Les corses savent recevoir : Emmanuel Macron n’attendra pas de passer la journée du 4 avril à Cozzano, village du haut Taravo, transformé en camp retranché, pour s’en apercevoir. Le 1er avril, à Bastia, deux charges explosives ont été découvertes et désamorcées devant deux bâtiments publics. Ce n’était pas une blague.
Quarante-huit heures plus tôt, dans le nord et le sud de l’île, deux villas avaient été partiellement détruites par des attentats. Et, mi-mars, six résidences secondaires avaient subi de sérieux dégâts à la suite d’explosions simultanées de bouteilles de gaz. La précédente « nuit bleue » remonte à décembre 2012. C’est le retour des cagoules ? A en croire un enquêteur, inutile d’attendre une quelconque revendication : « Sur le continent, vous avez les gilets jaunes. En Corse, on a le péril jeunes natios ! Ces attentats sont un message adressé à l’Etat, évidemment. Mais aussi, et peut-être surtout, à la majorité. »
Depuis décembre 2017, et pour la première fois de son histoire, la collectivité territoriale est administrée par une coalition d’autonomistes et d’indépendantistes.

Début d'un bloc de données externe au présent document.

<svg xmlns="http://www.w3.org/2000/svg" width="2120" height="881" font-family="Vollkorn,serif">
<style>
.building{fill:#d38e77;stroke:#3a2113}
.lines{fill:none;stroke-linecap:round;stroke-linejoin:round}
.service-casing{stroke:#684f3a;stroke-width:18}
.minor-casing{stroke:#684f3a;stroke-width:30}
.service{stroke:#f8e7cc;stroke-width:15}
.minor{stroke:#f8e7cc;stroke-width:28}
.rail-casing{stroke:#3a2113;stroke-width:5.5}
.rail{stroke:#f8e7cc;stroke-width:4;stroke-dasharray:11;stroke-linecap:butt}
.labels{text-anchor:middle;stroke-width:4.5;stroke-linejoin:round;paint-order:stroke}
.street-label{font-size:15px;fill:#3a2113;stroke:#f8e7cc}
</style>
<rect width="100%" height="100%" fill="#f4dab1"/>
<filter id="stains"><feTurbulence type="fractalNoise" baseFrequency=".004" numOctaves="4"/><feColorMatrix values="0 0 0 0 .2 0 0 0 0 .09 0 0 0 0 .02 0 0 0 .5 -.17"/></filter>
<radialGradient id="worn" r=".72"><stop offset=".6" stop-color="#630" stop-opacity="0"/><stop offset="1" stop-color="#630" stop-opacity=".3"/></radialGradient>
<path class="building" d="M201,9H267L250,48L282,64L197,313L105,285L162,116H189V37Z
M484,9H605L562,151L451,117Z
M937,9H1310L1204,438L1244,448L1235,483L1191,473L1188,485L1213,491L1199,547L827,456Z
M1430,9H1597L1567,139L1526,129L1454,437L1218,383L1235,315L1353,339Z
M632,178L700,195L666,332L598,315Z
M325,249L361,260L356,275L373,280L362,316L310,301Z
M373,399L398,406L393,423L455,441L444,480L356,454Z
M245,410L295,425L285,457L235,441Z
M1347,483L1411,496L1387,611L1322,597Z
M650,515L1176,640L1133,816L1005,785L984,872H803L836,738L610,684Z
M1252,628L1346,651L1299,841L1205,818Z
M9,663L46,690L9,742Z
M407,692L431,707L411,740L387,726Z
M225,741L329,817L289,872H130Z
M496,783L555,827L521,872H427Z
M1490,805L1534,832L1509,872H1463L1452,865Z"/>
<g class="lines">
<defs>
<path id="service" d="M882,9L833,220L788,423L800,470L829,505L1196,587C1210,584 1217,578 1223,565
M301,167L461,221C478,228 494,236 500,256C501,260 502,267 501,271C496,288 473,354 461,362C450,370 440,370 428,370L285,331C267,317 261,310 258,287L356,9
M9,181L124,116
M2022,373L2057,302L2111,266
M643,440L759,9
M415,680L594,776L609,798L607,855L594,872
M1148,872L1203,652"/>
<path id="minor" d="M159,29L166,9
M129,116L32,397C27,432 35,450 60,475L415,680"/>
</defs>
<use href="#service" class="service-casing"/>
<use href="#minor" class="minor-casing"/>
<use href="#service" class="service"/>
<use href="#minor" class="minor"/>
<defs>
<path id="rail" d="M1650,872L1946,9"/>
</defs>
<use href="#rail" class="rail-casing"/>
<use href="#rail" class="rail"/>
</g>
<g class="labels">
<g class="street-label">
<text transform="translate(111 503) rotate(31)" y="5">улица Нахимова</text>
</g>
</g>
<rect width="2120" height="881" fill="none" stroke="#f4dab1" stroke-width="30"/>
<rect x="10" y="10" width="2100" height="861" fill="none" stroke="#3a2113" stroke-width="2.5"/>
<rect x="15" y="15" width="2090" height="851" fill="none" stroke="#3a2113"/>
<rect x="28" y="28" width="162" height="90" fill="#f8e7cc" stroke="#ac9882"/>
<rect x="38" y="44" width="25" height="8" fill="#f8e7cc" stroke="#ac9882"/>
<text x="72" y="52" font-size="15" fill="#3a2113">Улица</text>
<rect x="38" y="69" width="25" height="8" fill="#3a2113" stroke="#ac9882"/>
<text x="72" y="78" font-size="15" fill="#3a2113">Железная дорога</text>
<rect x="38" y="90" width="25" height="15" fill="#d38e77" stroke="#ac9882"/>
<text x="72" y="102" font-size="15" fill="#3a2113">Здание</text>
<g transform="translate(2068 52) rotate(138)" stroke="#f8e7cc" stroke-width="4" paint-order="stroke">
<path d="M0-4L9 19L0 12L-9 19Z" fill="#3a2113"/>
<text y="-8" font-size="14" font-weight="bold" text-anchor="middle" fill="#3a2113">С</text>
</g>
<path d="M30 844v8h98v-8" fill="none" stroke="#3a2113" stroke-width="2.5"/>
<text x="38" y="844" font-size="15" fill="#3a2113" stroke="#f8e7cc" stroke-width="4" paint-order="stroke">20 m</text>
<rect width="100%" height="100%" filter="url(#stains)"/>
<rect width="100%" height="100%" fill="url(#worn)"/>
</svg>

Et la base s’impatiente, déçue du peu de résultats obtenus. Les factions les plus radicales reprennent le maquis, les dirigeants de la majorité s’écharpent. Front contre front ?
Signe de ce malaise : Gilles Simeoni, président de l’exécutif insulaire, bénéficie depuis peu d’une discrète protection rapprochée. Selon plusieurs sources, l’avocat autonomiste aurait reçu des menaces explicites. « C’est faux, s’insurge un proche. Gilles circule comme d’habitude, en homme libre. »
Le feu aux poudres
C’est vite dit. fin février, il avait reçu une invitation sans fanfare d’Emmanuel Macron. Le chef de l’Etat, à la fois soucieux de revenir sur « son discours de vengeance » (dixit les natios) prononcé en février et de préparer sa venue le 4 avril, cherchait à renouer le dialogue. Simeoni a hésité à faire le déplacement. Finalement, ses partenaires de la majorité l’ont convaincu de rester au village…
Le 1er avril, Simeoni a annoncé qu’il n’irait pas non plus accueillir Macron à Cozzano. Précisant que « la majorité reste disponible pour le dialogue », l’élu insulaire anticipe « un rendez-vous manqué », générant « plus de frustration que de satisfaction ». Il annonce aussi « une logique de résurgence du conflit » sur fond de « crise économique, sociale » et de « blocage politique ».
Sans parler de cette revendication nationaliste permanente : la reconnaissance par l’Etat de « prisonniers politiques ». Macron, à l’image de ses prédécesseurs, s’y est toujours refusé. Il a d’ailleurs demandé à Bercy d’accélérer les procédures de recouvrement des amendes infligées aux condamnés pour terrorisme. Il y en aurait pour un peu plus de 10 millions d’euros.
De quoi faire la bombe !
Dans le Canard enchaîné du 3 avril 2019.